* **TEXT FOR ANALYSIS**:

_ _ _ _

10. The Congress of Independent Unions is a labor organization in which employees participate and which exists for the purpose, in whole or in part, of dealing with employers concerning grievances, labor disputes, wages, rates of pay, hours of employment or conditions of work.

11. Since 1972, a majority of defendant’s employees have been members of and have designated the Congress of Independent Unions to be their exclusive collective bargaining agent for purposes of wages, rates of pay, hours of employment and other terms and conditions of employment.

12. Since 1972, defendant and the Congress of Independent Unions have been parties to a collective bargaining agreement covering all the employees employed by Willmon Jefferson Blacktop and Concrete Contractor, Inc., excluding office clerical employees, professional employees, guards and supervisors as defined by the National Labor Relations Act.

13. Pursuant to an agreement between defendant and the Congress of Independent Unions, defendant employed one employee who was a member of the Laborers’ Locals 42, 53, 110, and the Eastern Missouri Laborers’ District Council, Laborers’ International Union of North America, AFL-CIO, and made contributions to the Greater Saint Louis Construction Laborers’ Welfare Fund and the Construction Laborers’ Pension Trust of Greater Saint Louis. This employee was Julius Johnson.

CONCLUSIONS OF LAW

1. This court has jurisdiction by virtue of 29 U.S.C. §§ 1132, 1145, and 185(a).

2. The Greater Saint Louis Construction Laborers Welfare Fund is an employee benefit plan within the meaning of 29 U.S.C. §§ 1002(1), (2), (3), (21), 1132 and 1145.

_ _ _ _

* **WORK ORDER A**:
Repeat the listing below line for line, with no changes.
The listing has no connection to the labor union passage.

_ _ _ _

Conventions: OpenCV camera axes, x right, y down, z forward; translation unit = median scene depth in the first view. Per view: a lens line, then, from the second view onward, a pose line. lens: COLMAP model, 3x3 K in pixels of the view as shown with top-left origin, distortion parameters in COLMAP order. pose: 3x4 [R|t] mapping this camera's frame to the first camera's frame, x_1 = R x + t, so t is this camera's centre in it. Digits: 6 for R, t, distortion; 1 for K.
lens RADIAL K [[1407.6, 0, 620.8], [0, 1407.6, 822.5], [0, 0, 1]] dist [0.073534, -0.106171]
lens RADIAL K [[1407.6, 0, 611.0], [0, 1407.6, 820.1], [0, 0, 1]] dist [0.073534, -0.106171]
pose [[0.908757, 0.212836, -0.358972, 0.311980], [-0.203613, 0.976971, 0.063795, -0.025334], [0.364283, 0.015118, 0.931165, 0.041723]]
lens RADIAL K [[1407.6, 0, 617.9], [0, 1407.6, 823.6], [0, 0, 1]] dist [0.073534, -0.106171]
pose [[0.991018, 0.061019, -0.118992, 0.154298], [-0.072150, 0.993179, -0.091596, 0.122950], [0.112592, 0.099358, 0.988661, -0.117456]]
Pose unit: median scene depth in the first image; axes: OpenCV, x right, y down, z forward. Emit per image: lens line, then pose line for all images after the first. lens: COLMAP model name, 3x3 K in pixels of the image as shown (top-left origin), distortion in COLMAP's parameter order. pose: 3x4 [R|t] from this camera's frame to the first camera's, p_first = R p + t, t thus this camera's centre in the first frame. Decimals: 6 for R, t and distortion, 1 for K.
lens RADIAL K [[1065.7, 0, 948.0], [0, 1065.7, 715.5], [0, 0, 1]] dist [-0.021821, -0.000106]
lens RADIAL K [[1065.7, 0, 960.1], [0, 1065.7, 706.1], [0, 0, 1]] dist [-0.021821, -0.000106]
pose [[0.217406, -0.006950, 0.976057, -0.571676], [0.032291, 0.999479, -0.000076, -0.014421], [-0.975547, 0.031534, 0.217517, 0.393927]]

_ _ _ _

* **WORK ORDER B**:
Copy the labor union passage word for word, from "13. Pursuant to" to "1145, and 185(a).".

* **ANSWER BOX A**:
Conventions: OpenCV camera axes, x right, y down, z forward; translation unit = median scene depth in the first view. Per view: a lens line, then, from the second view onward, a pose line. lens: COLMAP model, 3x3 K in pixels of the view as shown with top-left origin, distortion parameters in COLMAP order. pose: 3x4 [R|t] mapping this camera's frame to the first camera's frame, x_1 = R x + t, so t is this camera's centre in it. Digits: 6 for R, t, distortion; 1 for K.
lens RADIAL K [[1407.6, 0, 620.8], [0, 1407.6, 822.5], [0, 0, 1]] dist [0.073534, -0.106171]
lens RADIAL K [[1407.6, 0, 611.0], [0, 1407.6, 820.1], [0, 0, 1]] dist [0.073534, -0.106171]
pose [[0.908757, 0.212836, -0.358972, 0.311980], [-0.203613, 0.976971, 0.063795, -0.025334], [0.364283, 0.015118, 0.931165, 0.041723]]
lens RADIAL K [[1407.6, 0, 617.9], [0, 1407.6, 823.6], [0, 0, 1]] dist [0.073534, -0.106171]
pose [[0.991018, 0.061019, -0.118992, 0.154298], [-0.072150, 0.993179, -0.091596, 0.122950], [0.112592, 0.099358, 0.988661, -0.117456]]
Pose unit: median scene depth in the first image; axes: OpenCV, x right, y down, z forward. Emit per image: lens line, then pose line for all images after the first. lens: COLMAP model name, 3x3 K in pixels of the image as shown (top-left origin), distortion in COLMAP's parameter order. pose: 3x4 [R|t] from this camera's frame to the first camera's, p_first = R p + t, t thus this camera's centre in the first frame. Decimals: 6 for R, t and distortion, 1 for K.
lens RADIAL K [[1065.7, 0, 948.0], [0, 1065.7, 715.5], [0, 0, 1]] dist [-0.021821, -0.000106]
lens RADIAL K [[1065.7, 0, 960.1], [0, 1065.7, 706.1], [0, 0, 1]] dist [-0.021821, -0.000106]
pose [[0.217406, -0.006950, 0.976057, -0.571676], [0.032291, 0.999479, -0.000076, -0.014421], [-0.975547, 0.031534, 0.217517, 0.393927]]

* **ANSWER BOX B**:
13. Pursuant to an agreement between defendant and the Congress of Independent Unions, defendant employed one employee who was a member of the Laborers’ Locals 42, 53, 110, and the Eastern Missouri Laborers’ District Council, Laborers’ International Union of North America, AFL-CIO, and made contributions to the Greater Saint Louis Construction Laborers’ Welfare Fund and the Construction Laborers’ Pension Trust of Greater Saint Louis. This employee was Julius Johnson.

CONCLUSIONS OF LAW

1. This court has jurisdiction by virtue of 29 U.S.C. §§ 1132, 1145, and 185(a).